So verwundert nicht, dass Thomasius das politische decorum in den Cautelae ausführlicher beschreibt und dieses auch in Bezug zum Christentum setzt. Das politische decorum wird in den Cautelae XV, 10 als Lehre „höfflicher Sitten“ und wie man sich Freunde zu machen hat, definiert. Außerdem gehören als Spezifikum zu dem politischen decorum die Mitteldinge („actiones indifferentes“ in den Cautelae XV, 20). Im Unterscheid zum decorum juris naturae setzt das politische decorum die soziale Ungleichheit der Menschen voraus, weil es von den Standesunterscheiden („inaequalitatem hominum“) der Menschen ausgeht.58 Daraus resultiert bei Thomasius das Desiderat von Stände-decori, denn jeder soziale Status fordert ein anderes decorum: „[T]ot esse variantis decori species, quot sunt status variantes.“59 Das Verhalten eines Menschen wird gemäß seines Standes und sozialen Status in den Cautelae XV, 57 bestimmt: Einem höher Stehenden solle man eine anständige Hochachtung und Ehrerbietung zeigen, einem Menschen vom selben Stand solle man freundlich und höflich begegnen und mit einem Menschen von einem unteren Stande solle man leutselig und bescheiden umgehen.

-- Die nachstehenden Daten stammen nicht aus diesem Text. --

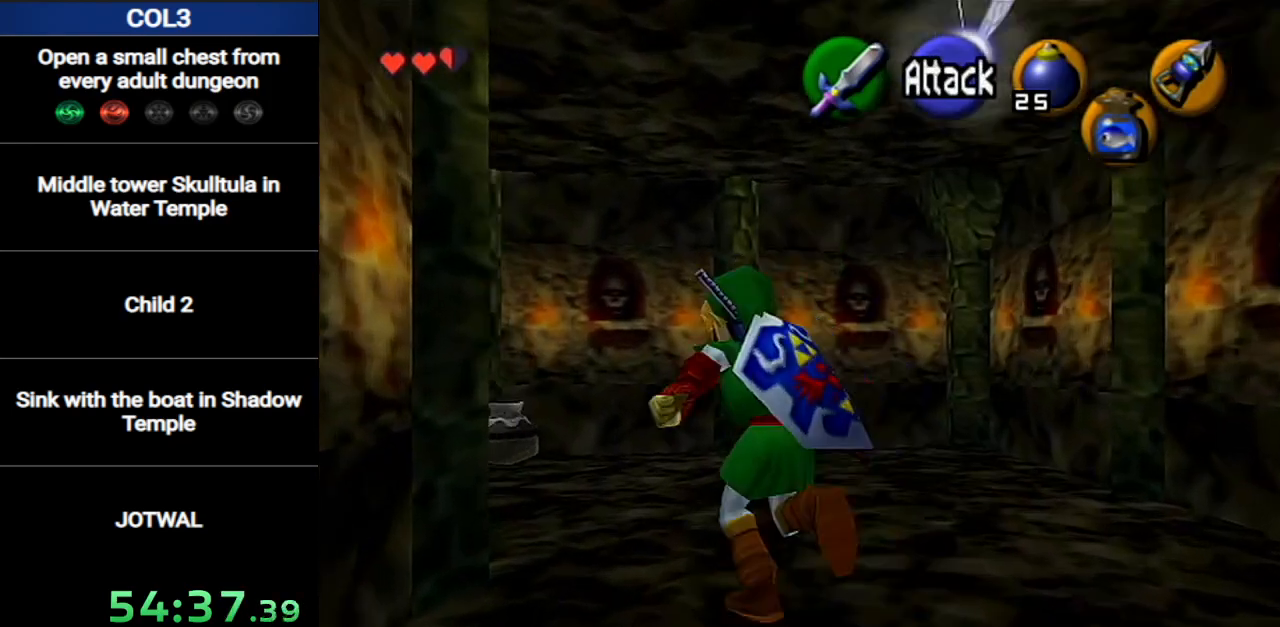
{"buttons": [], "left_stick": "up", "right_stick": "center", "events": [[167, "A", "down"], [317, "A", "up"], [434, "left_stick", "up"]]}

Wie bereits konstatiert, mangelt es einer genauen Regelbeschreibung für das jeweilige politische decorum, doch die gesunde Vernunft („recta ratio“) gilt stattdessen als Richtschnur für das decorum („decori communis regula“).60 Diese verschiedenen decora bedingen die Veränderlichkeit des politischen decorum: Je nach Völkern, Landschaften, Städten und Gesellschaften kann das decorum variieren.61 Diese Variation resultiert zum einen aus den sozialen Rangunterscheiden, ist aber auch bedingt durch die „zeitliche und situative Konstanz“62.

Das Prinzip des politischen decorum zeigt sich darin, dass der Mensch seine natürlichen und zufälligen Mängel vor seinen Mitmenschen verbirgt und keinen Ekel durch sein Handeln erregt.63 Diese Art des politischen decorum ist am besten zu erfassen und beobachten, wenn das eigene Tun durch Nachahmung („quod sit imitatio rationalis“) derjenigen Menschen des je eigenen Standes, die als vortrefflich und vorbildlich gelten, bestimmt wird, und die Regeln des justum, honestum und decorum nicht verletzt werden.64 Interessant ist hier die pragmatische Formulierung „Nachahmung von Menschen, die als vorbildlich gelten“, nicht notwendigerweise von Menschen, die vorbildlich sind. Der Anschein von Vortrefflichkeit reicht für das politische decorum allem Anschein nach für Thomasius aus.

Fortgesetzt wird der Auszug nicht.